I can’t begin to wrap my head around these requests—murder, abduction, maybe more murder—and whether I’ll comply. It’s a good thing I have a long drive back to Vegas to consider my options. If I’m foolish enough to believe I have any. But he still hasn’t given me an answer. “Where is she?”
He hesitates on his response, watching me a moment. “I told you. She’s safe. Probably safer now than she is when she’s with you. Definitely safer than she would be in Navarro’s hands.”
My molars grind against each other.
“Consider it a favor that I’m doing for you, son. You need to focus on your priorities. She’ll stay safe while you learn how to run the business.”
I fight the urge to reach across the table and choke the answer out of him. I’d never get it. He’d die with a smile on his lips and a promise on his tongue, that Mercy will suffer extra for my betrayal. “I expect a phone call within the hour with her on the other line.” I need to at least hear her voice, to tell her I’m sorry.
I need to hear her tell me that she doesn’t hate me.
That she still loves me.
Dad snorts. “Bane doesn’t work like—”
“Within the hour!” My shout ricochets off the walls as I storm out.
4
Mercy
Forty-two.
That’s how many nails my captor drove through the sheet of plywood to secure it to the window, shutting the world out. Ten would have sufficed. Regardless, I don’t have a hope in hell of prying it off, a reality I accepted hours ago, after pacing the perimeter of this tiny bedroom until the stifling air exhausted me. After making sure there weren’t any hidden cameras, I shed my robe, the hefty terry cloth smothering in this intolerable heat.
It was around that same time that I heard the woman’s scream for the first time.
The frightened sound came from somewhere outside of the trailer—the garage, probably.
She sounded older and her cries were interspersed with pleading. There were so many “please don’ts” and “we’ll give you anythings.”
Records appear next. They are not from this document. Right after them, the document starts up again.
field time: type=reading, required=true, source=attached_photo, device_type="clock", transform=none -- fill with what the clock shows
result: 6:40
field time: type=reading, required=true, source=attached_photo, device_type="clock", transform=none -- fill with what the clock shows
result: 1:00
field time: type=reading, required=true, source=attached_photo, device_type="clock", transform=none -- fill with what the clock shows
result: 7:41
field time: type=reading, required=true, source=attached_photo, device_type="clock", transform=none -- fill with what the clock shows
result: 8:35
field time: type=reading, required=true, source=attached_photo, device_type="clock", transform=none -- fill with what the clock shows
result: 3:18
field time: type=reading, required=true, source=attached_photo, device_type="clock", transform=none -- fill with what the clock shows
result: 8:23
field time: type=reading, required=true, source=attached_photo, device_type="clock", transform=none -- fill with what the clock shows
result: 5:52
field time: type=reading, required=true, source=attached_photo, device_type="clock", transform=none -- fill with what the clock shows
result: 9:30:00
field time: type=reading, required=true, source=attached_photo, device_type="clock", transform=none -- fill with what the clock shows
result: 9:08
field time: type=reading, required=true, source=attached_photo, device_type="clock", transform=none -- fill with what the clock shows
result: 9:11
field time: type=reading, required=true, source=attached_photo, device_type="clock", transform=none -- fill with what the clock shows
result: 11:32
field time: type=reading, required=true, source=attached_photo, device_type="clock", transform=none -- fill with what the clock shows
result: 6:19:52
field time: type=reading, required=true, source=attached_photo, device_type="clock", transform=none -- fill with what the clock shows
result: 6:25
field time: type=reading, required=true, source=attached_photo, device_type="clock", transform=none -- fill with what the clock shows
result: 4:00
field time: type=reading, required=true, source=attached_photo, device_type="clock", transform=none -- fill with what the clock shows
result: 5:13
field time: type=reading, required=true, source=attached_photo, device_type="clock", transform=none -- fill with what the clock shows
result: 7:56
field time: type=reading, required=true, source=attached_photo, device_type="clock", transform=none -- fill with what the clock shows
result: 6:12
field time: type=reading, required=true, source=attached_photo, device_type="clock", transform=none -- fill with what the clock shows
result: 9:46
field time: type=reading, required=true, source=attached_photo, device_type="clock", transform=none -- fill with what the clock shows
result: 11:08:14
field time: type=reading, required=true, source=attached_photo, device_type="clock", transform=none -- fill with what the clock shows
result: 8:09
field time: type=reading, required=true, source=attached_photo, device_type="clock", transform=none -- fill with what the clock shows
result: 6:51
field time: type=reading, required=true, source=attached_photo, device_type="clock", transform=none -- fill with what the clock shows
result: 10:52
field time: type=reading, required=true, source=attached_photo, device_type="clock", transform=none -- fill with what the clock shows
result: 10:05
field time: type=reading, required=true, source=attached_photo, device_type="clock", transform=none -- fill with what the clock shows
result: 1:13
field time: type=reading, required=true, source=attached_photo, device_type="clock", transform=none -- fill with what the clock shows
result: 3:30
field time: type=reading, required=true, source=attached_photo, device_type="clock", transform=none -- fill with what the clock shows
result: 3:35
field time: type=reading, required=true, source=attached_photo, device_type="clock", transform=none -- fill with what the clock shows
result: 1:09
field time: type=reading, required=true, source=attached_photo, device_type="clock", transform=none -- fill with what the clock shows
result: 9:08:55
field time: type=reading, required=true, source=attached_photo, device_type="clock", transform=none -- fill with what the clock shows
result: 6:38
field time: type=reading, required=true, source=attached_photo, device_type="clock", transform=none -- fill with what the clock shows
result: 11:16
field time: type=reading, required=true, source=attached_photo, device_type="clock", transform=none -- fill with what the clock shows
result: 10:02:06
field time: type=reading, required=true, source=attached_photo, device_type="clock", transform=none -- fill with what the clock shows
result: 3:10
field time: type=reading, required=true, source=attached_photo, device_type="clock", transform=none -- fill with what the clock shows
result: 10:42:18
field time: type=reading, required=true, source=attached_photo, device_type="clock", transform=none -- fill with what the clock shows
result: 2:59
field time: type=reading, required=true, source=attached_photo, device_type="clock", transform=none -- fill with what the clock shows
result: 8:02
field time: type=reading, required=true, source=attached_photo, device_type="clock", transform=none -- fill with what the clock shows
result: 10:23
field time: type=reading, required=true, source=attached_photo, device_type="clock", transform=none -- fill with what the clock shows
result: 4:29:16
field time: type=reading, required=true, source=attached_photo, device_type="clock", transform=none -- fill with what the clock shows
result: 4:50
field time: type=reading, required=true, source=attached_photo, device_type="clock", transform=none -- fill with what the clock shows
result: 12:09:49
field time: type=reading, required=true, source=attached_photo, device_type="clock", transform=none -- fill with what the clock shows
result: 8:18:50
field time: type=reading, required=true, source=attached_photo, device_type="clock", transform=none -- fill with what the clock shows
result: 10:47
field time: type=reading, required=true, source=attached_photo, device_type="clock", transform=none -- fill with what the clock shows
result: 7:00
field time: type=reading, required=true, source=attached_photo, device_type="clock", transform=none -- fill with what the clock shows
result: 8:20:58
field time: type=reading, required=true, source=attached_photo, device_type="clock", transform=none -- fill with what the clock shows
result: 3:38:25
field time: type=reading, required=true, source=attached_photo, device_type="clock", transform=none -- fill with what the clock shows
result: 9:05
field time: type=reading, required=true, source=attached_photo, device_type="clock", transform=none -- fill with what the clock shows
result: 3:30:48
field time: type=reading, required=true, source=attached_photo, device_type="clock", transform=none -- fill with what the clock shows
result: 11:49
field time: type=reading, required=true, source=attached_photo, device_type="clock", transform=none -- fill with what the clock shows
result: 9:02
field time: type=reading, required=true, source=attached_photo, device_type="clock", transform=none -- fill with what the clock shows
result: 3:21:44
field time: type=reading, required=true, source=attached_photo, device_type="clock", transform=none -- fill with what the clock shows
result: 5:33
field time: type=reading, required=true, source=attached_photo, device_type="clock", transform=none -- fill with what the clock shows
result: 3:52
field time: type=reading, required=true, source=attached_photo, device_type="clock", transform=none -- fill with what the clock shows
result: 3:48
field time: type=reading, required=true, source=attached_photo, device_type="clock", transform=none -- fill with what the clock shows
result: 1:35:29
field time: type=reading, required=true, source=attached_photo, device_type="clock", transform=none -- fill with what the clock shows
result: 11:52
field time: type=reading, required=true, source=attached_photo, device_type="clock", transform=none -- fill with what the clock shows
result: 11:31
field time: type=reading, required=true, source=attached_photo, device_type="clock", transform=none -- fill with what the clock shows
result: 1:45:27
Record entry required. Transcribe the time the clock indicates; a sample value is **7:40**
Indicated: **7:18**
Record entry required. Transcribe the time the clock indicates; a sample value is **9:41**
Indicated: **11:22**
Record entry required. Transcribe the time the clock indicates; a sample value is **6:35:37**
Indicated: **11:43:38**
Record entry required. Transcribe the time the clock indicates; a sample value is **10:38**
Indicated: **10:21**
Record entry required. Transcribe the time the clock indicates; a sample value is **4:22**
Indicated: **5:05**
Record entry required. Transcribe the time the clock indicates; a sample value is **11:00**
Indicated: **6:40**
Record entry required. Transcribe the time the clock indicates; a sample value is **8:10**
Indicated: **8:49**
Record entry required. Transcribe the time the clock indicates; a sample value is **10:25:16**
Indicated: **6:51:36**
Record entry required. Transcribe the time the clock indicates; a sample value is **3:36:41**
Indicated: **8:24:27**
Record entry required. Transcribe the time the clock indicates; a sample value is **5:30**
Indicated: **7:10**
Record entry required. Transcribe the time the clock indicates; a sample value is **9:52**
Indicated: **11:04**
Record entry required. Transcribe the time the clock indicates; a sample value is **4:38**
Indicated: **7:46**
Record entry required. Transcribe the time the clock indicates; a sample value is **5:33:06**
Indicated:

I don’t know who “we” is or what she was begging our captor not to do. Knowing that I’m not the only one trapped in this desert compound brought me a twisted comfort, but I haven’t heard her again in some time. That doesn’t bring me any comfort.
I assume she’s stuck here on Vlad Easton’s orders. I wonder what she did to earn his ire?
All I did was fall in love with his son.
With a deep breath to stifle my panic, my thoughts drift to Gabriel. He must know by now that I’ve been taken, and I’m sure he’s beyond livid. But has he figured out that it’s his own father directing this psychopath?
He’ll find me and get me out of here. I know he will. For all Gabriel’s faults—and he has many—he has always protected me in his own way. Will he get the police involved though? No, not likely and especially not after what happened in the penthouse last night.
But he’s probably already running around with his team of bodyguards, on the phone with his P.I, breaking all kinds of laws and throwing money at people for information. Someone must have seen something. Me, carried into the van. Cameras that caught the plates. Anything.
Gabriel will save me. I just need to be patient.
I check the plastic water bottle in my grip. The amount left in it hasn’t changed—a mouthful. It was full when he locked me in here and I’ve been savoring it over the hours. I’m not eager to use the bucket in the corner—presumably the restroom. Also, I have no idea how long it’ll be before I get another. This guy doesn’t seem like the type to be too concerned about keeping me hydrated.
An ear-piercing shriek slices through the silence.
My heart begins to race. It’s that woman again, only it’s a different sound than the last round of screams, laced less with fear and more with horror.
I hold my breath and listen for some clue about who she is, and why she’s trapped here, too.
Another shriek punctures the desert’s quiet soon after, this one more desperate.